Dorsal inlay oral mucosa graft urethroplasty is a safe and feasible technique for selected patients with meatal stenosis.

摘要

背景

报道采用背侧镶嵌技术的口腔黏膜移植尿道成形术治疗尿道口狭窄的应用情况。

方法

纳入2000年1月至2021年5月期间接受单阶段背侧镶嵌口腔黏膜移植尿道成形术的患者。纳入研究需要至少12个月的随访。排除标准包括狭窄延伸至阴茎尿道、其他部位合并狭窄、采用皮瓣尿道成形术治疗尿道口狭窄、采用其他类型移植物的背侧镶嵌尿道成形术、腹侧覆盖移植物尿道成形术或分期尿道成形术。无论患者有无主诉,若无法通过14F金属探子经重建尿道口,则定义为复发。

结果

我们参与研究的队列包括40例患者。
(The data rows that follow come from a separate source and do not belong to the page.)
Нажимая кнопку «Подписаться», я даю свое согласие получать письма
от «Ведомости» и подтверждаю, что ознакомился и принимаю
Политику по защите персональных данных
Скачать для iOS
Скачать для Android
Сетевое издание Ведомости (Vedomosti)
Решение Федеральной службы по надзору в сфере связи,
25例患者采用颊黏膜移植(BMG)尿道成形术,15例患者采用舌黏膜移植(LMG)辅助治疗。中位随访时间为85(四分位间距:69 - 110)个月。7例(17.5%)患者出现狭窄复发,其中4例(10%)需要再次干预。整个队列的中位5年无复发生存率(RFS)为85(±6)%。BMG和LMG的中位5年RFS分别为96(±4)%和65(±13)%(P = 0.03)。11例(27.5%)患者出现术后并发症,仅1例(2.5%)患者出现3a级并发症。

结论

对于选定的尿道口狭窄患者,背侧镶嵌口腔黏膜移植尿道成形术是一种安全可行的技术。